Stack variants¶
Quick comparison¶
COS |
COS Lite |
|
---|---|---|
Purpose |
Horizontally scalable, enterprise-ready |
Resource-constrained or near-edge deployment |
Telemetry types |
Logs, metrics, traces |
Logs, metrics |
Resiliency |
Scalable microservices with node anti-affinity (HA-ready) |
Monolithic mode (multi-node non-identical replication) |
Storage |
S3 (managed independently) |
Via PVCs, e.g. |
Load balancing |
Dedicated Nginx for Loki, Mimir, Tempo; Traefik on top of that |
Traefik balances across units externally, but separate grafana datasources for loki/prometheus units |
Self-monitoring |
Logs, metrics, traces via in-model opentelemetry-collector charm |
Metrics only, via direct relations |
Minimum system requirements |
1x 8cpu16gb + storage nodes |
1x 4cpu8gb (+storage nodes, if any) |
COS Lite¶
Canonical Observability Stack Lite (referred to as COS Lite) is designed for the edge and is capable of running reliably alongside MicroK8s and Juju with limited computing resources (around 8 GB of memory).
The charms in COS Lite can be integrated with other Juju-managed applications to provide a turn-key observability solution for your charmed workloads.
In addition, the Canonical Observability Stack is capable, through the use of Grafana Agent, to observe applications running outside of the Juju context as well.

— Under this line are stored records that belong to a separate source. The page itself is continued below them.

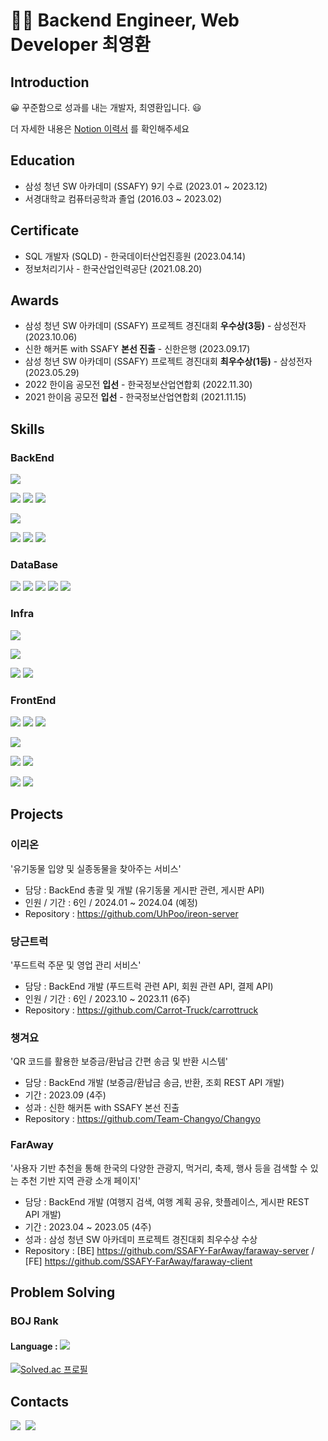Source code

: <!--![header](https://capsule-render.vercel.app/api?type=soft&color=gradient&height=300&section=header&text=Hi%20I'm%20YoungHwan&20render&fontSize=90)-->
# 👨‍💻 Backend Engineer, Web Developer 최영환

## Introduction
😀  꾸준함으로 성과를 내는 개발자, 최영환입니다. 😃

더 자세한 내용은 [Notion 이력서](https://longbright0804.notion.site/8c7087a96b1b4373bd613f52940d565b?pvs=4) 를 확인해주세요

## Education
- 삼성 청년 SW 아카데미 (SSAFY) 9기 수료 (2023.01 ~ 2023.12)
- 서경대학교 컴퓨터공학과 졸업 (2016.03 ~ 2023.02)

## Certificate
- SQL 개발자 (SQLD) - 한국데이터산업진흥원 (2023.04.14)
- 정보처리기사 - 한국산업인력공단 (2021.08.20)

## Awards
- 삼성 청년 SW 아카데미 (SSAFY) 프로젝트 경진대회 **우수상(3등)** - 삼성전자 (2023.10.06)
- 신한 해커톤 with SSAFY **본선 진출** - 신한은행 (2023.09.17)
- 삼성 청년 SW 아카데미 (SSAFY) 프로젝트 경진대회 **최우수상(1등)** - 삼성전자 (2023.05.29)
- 2022 한이음 공모전 **입선** - 한국정보산업연합회 (2022.11.30)
- 2021 한이음 공모전 **입선** - 한국정보산업연합회 (2021.11.15)

## Skills

### BackEnd
<!-- Language -->
<p>
<img src="https://img.shields.io/badge/JAVA-007396?style=for-the-badge&logo=openjdk&logoColor=white">
</p>

<!-- FrameWork -->
<p>
<img src="https://img.shields.io/badge/SpringBoot-6DB33F?style=for-the-badge&logo=SpringBoot&logoColor=white">
<img src="https://img.shields.io/badge/Spring Security-6DB33F?style=for-the-badge&logo=SpringSecurity&logoColor=white">
<img src="https://img.shields.io/badge/Spring Data JPA-6DB33F?style=for-the-badge&logo=SpringBoot&logoColor=white">
</p>

<!-- Test Framework -->
<p>
<img src="https://img.shields.io/badge/JUnit5-25A162?style=for-the-badge&logo=JUnit5&logoColor=white">
</p>

<!-- SQL Mapper & ORM -->
<p>
<img src="https://img.shields.io/badge/JPA-6DB33F?style=for-the-badge&logo=jpa&logoColor=white">
<img src="https://img.shields.io/badge/QueryDSL-007396?style=for-the-badge&logo=querydsl&logoColor=white">
<img src="https://img.shields.io/badge/MyBatis-7D929E?style=for-the-badge&logo=mybatis&logoColor=white">

</p>

### DataBase
<!-- DBMS -->
<p>
<img src="https://img.shields.io/badge/hibernate-59666C?style=for-the-badge&logo=hibernate&logoColor=white">
<img src="https://img.shields.io/badge/mysql-4479A1?style=for-the-badge&logo=mysql&logoColor=white">
<img src="https://img.shields.io/badge/mariadb-003545?style=for-the-badge&logo=mariadb&logoColor=white">
<img src="https://img.shields.io/badge/redis-DC382D?style=for-the-badge&logo=redis&logoColor=white">
<img src="https://img.shields.io/badge/postgresql-4169E1?style=for-the-badge&logo=PostgreSQL&logoColor=white">
</p>

### Infra
<!-- Infra -->
<p>
<img src="https://img.shields.io/badge/ubuntu-E95420?style=for-the-badge&logo=ubuntu&logoColor=white">
</p>
<p>
<img src="https://img.shields.io/badge/nginx-889639?style=for-the-badge&logo=nginx&logoColor=white">
</p>
<p>
<img src="https://img.shields.io/badge/amazonec2-FF9900?style=for-the-badge&logo=amazonec2&logoColor=white">
<img src="https://img.shields.io/badge/amazons3-569A31?style=for-the-badge&logo=amazons3&logoColor=white">
</p>

### FrontEnd
<!-- Language -->
<p>
<img src="https://img.shields.io/badge/html-E34F26?style=for-the-badge&logo=html5&logoColor=white">
<img src="https://img.shields.io/badge/css-1572B6?style=for-the-badge&logo=css3&logoColor=white">
<img src="https://img.shields.io/badge/javascript-F7DF1E?style=for-the-badge&logo=javascript&logoColor=black">
</p>
<!-- Library -->
<p>
<img src="https://img.shields.io/badge/jquery-0769AD?style=for-the-badge&logo=jquery&logoColor=white">
</p>

<p>
<!-- Template Engine -->
<img src="https://img.shields.io/badge/mustache-F7dF1E?style=for-the-badge&logo">
<img src="https://img.shields.io/badge/Thymeleaf-005F0F?style=for-the-badge&logo=thymeleaf&logoColor=white">
</p>

<!-- FrameWork -->
<p>
<img src="https://img.shields.io/badge/bootstrap-7952B3?style=for-the-badge&logo=bootstrap&logoColor=white">
<img src="https://img.shields.io/badge/Vue.js-4FC08D?style=for-the-badge&logo=vuedotjs&logoColor=white">
</p>

## Projects
### 이리온
'유기동물 입양 및 실종동물을 찾아주는 서비스'
- 담당 : BackEnd 총괄 및 개발 (유기동물 게시판 관련, 게시판 API)
- 인원 / 기간 : 6인 / 2024.01 ~ 2024.04 (예정)
- Repository : https://github.com/UhPoo/ireon-server

### 당근트럭
'푸드트럭 주문 및 영업 관리 서비스'
- 담당 : BackEnd 개발 (푸드트럭 관련 API, 회원 관련 API, 결제 API)
- 인원 / 기간 : 6인 / 2023.10 ~ 2023.11 (6주)
- Repository : https://github.com/Carrot-Truck/carrottruck


### 챙겨요
'QR 코드를 활용한 보증금/환납금 간편 송금 및 반환 시스템'
- 담당 : BackEnd 개발 (보증금/환납금 송금, 반환, 조회 REST API 개발)
- 기간 : 2023.09 (4주)
- 성과 : 신한 해커톤 with SSAFY 본선 진출
- Repository : https://github.com/Team-Changyo/Changyo

### FarAway
'사용자 기반 추천을 통해 한국의 다양한 관광지, 먹거리, 축제, 행사 등을 검색할 수 있는 추천 기반 지역 관광 소개 페이지'
- 담당 : BackEnd 개발 (여행지 검색, 여행 계획 공유, 핫플레이스, 게시판 REST API 개발)
- 기간 : 2023.04 ~ 2023.05 (4주)
- 성과 : 삼성 청년 SW 아카데미 프로젝트 경진대회 최우수상 수상
- Repository : [BE] https://github.com/SSAFY-FarAway/faraway-server / [FE] https://github.com/SSAFY-FarAway/faraway-client

## Problem Solving
### BOJ Rank
#### Language : <img src="https://img.shields.io/badge/JAVA-007396?style=flat-square&logo=java&logoColor=white">

[![Solved.ac
프로필](http://mazassumnida.wtf/api/v2/generate_badge?boj=dudghks97)](https://solved.ac/dudghks97)

## Contacts
<p>
  <a href="https://velog.io/@longbright_choi"><img src="https://img.shields.io/badge/Tech%20Blog-11B48A?style=for-the-badge&logo=Vimeo&logoColor=white&link=https://velog.io/@longBright"/></a>&nbsp
  <a href="mailto:longbright0804@gmail.com"><img src="https://img.shields.io/badge/Gmail-d14836?style=for-the-badge&logo=Gmail&logoColor=white&link=longbright0804@gmail.com"/></a>
</p>
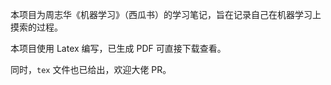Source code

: 本项目为周志华《机器学习》（西瓜书）的学习笔记，旨在记录自己在机器学习上摸索的过程。

本项目使用 Latex 编写，已生成 PDF 可直接下载查看。

同时，`tex` 文件也已给出，欢迎大佬 PR。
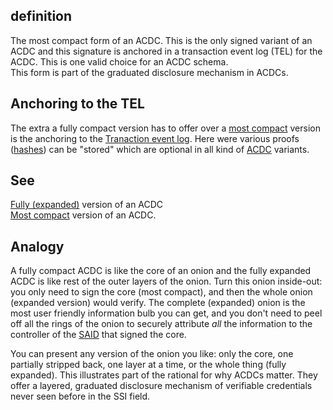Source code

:## definition
The most compact form of an ACDC. This is the only signed variant of an ACDC and this signature is anchored in a transaction event log (TEL) for the ACDC.
This is one valid choice for an ACDC schema. \
This form is part of the graduated disclosure mechanism in ACDCs.

## Anchoring to the TEL
The extra a fully compact version has to offer over a [most compact](most-compact) version is the anchoring to the [Tranaction event log](transaction-event-log). Here were various proofs ([hashes](hash)) can be "stored" which are optional in all kind of [ACDC](ACDC) variants.

## See
[Fully (expanded)](fully-expanded) version of an ACDC\
[Most compact](most-compact) version of an ACDC.

## Analogy
A fully compact ACDC is like the core of an onion and the fully expanded ACDC is like rest of the outer layers of the onion. Turn this onion inside-out: you only need to sign the core (most compact), and then the whole onion (expanded version) would verify. The complete (expanded) onion is the most user friendly information bulb you can get, and you don't need to peel off all the rings of the onion to securely attribute _all_ the information to the controller of the [SAID](said) that signed the core.

You can present any version of the onion you like: only the core, one partially stripped back, one layer at a time, or the whole thing (fully expanded). This illustrates part of the rational for why ACDCs matter. They offer a layered, graduated disclosure mechanism of verifiable credentials never seen before in the SSI field.

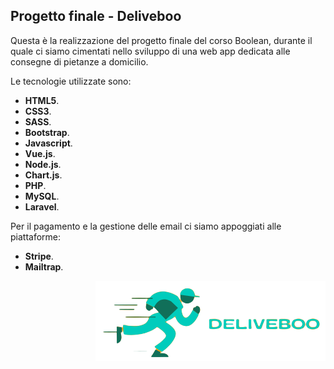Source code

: ## Progetto finale - Deliveboo

Questa è la realizzazione del progetto finale del corso Boolean, durante il quale ci siamo cimentati nello sviluppo di una web app dedicata alle consegne di pietanze a domicilio.

Le tecnologie utilizzate sono:

- **HTML5**.
- **CSS3**.
- **SASS**.
- **Bootstrap**.
- **Javascript**.
- **Vue.js**.
- **Node.js**.
- **Chart.js**.
- **PHP**.
- **MySQL**.
- **Laravel**.

Per il pagamento e la gestione delle email ci siamo appoggiati alle piattaforme:

- **Stripe**.
- **Mailtrap**.

<img align="right" src="/storage/app/public/images/logo-deliveboo-fullcolor.png" alt="logo-deliveboo">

See this article for details.
Components¶
COS Lite consists of two types of components: core and auxiliary, where core are needed for the solution to function, while the auxiliary ones may be added to enhance the functionality as needed.
Core¶
Prometheus¶
The Prometheus charmed operator is responsible for ingesting, storing, evaluating and serving metric telemetry. While it has a separate user interface, the main way of consumption is through Grafana.
Loki¶
The Loki charmed operator is responsible for ingesting, storing, evaluating and serving log telemetry. The main way of consumption is through the Grafana user interface.
Alertmanager¶
The Alertmanager charmed operator is responsible for routing alert notifications on to relevant recipients based on the alert rules expressed in Prometheus and Loki.
Grafana¶
The Grafana charmed operator provides a highly customizable and flexible way of visualizing and consuming the telemetry data generated by your workloads.
Traefik¶
The Traefik charmed operator provides a way to ingress applications running on Kubernetes. In the Canonical Observability Stack, it is used to provide access to the stack both for users, and for Grafana Agents that want to send over telemetry.
Catalogue¶
Collectors¶
Grafana Agent for Kubernetes¶
The Grafana Agent charmed operator for Kubernetes provides a way to fetch and forward telemetry, alert rules, and dashboards via Juju relations, and send them over to the observability stack.
Grafana Agent for Machines¶
The Grafana Agent charmed operator for Machines provides a way to fetch and forward telemetry, alert rules, and dashboards via cross-model Juju relations, and send them over to the observability stack.
Optional¶
Optional components are components that you may use to enhance your observability stack based on specific use cases or circumstances. They are not needed for the stack to work.
Prometheus Scrape Config¶
The Prometheus Scrape Config charmed operator allows you to tweak the settings of scrape jobs by placing it between a scraper like Grafana Agent and the charm you want to scrape.
Prometheus Scrape Target¶
The Prometheus Scrape Target charmed operator allows you to scrape targets not managed by Juju
by making their /metrics
endpoints part of the Juju state.
COS Proxy¶
The COS Proxy charmed operator is a charm for virtual and physical machines designed to “translate” the relations supported by the previous iteration, LMA, to COS native ones.
COS Configuration¶
The COS Configuration charmed operator provides a GitOps approach to manage Prometheus alerts, Loki alerts and Grafana dashboards that are specific to your Juju deployments, rather than to a particular charm.
Karma¶
The Karma charmed operator enables you to visualize alerts from various Alertmanager clusters in a unified fashion, e.g., if you were to deploy many observability stacks on separate edge compute devices, or in different production environments, and want to keep a centralized overview.